- Study text
-- -- --

1. What is the law of demand?
Ans. The law of demand states that the quantity demanded of a good or service varies inversely with its price, ceteris paribus. This means that as the price of a good or service increases, the quantity demanded of it decreases, and vice versa.
2. What factors affect the elasticity of demand?
Ans. The elasticity of demand is affected by several factors, including the availability of substitutes, the proportion of income spent on the good or service, the necessity of the good or service, and the time period under consideration. Generally, goods and services with close substitutes, a higher proportion of income spent on them, and those that are less necessary tend to have a higher elasticity of demand.
3. How does the law of demand relate to consumer behavior?
Ans. The law of demand is a fundamental principle of consumer behavior. It explains the behavior of consumers in response to changes in the price of a good or service. Consumers tend to buy more of a good or service when its price is low and less when its price is high. This behavior is driven by the desire to maximize utility or satisfaction while minimizing costs.
4. What is the difference between price elasticity of demand and income elasticity of demand?
Ans. Price elasticity of demand measures the responsiveness of the quantity demanded of a good or service to changes in its price, ceteris paribus. Income elasticity of demand measures the responsiveness of the quantity demanded of a good or service to changes in income, ceteris paribus. Price elasticity of demand is negative, while income elasticity of demand can be positive or negative.
5. How can businesses use elasticity of demand to set prices?
Ans. Businesses can use elasticity of demand to set prices by understanding the responsiveness of consumers to changes in price. If a good or service has a high elasticity of demand, a business may need to lower its price to attract customers. If a good or service has a low elasticity of demand, a business may be able to raise its price without losing customers. In general, businesses should aim to set prices that maximize profits, taking into account the elasticity of demand and other factors such as production costs and competition.

-- -- --

- What needs to be done
Quote the passage on demand and elasticity word for word, beginning at the words "4. What is the" and stopping after the words "positive or negative.".

- Collected material

-- -- --

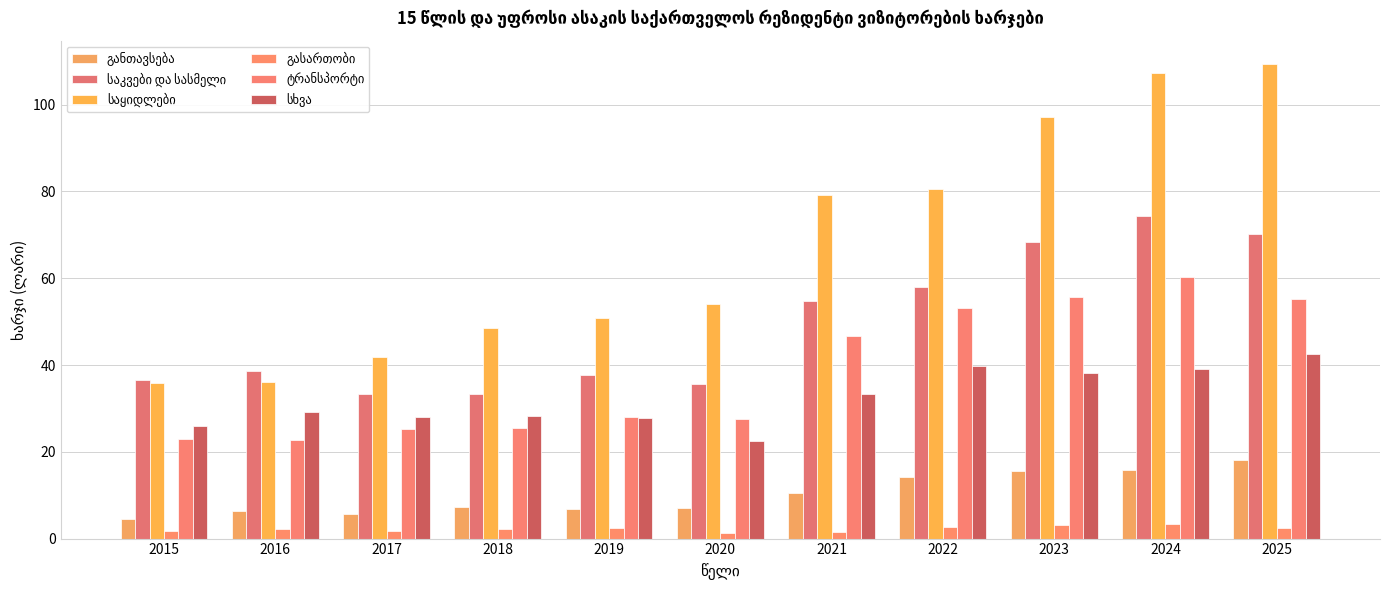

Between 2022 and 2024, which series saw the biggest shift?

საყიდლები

-- -- --

- Written solution
4. What is the difference between price elasticity of demand and income elasticity of demand?
Ans. Price elasticity of demand measures the responsiveness of the quantity demanded of a good or service to changes in its price, ceteris paribus. Income elasticity of demand measures the responsiveness of the quantity demanded of a good or service to changes in income, ceteris paribus. Price elasticity of demand is negative, while income elasticity of demand can be positive or negative.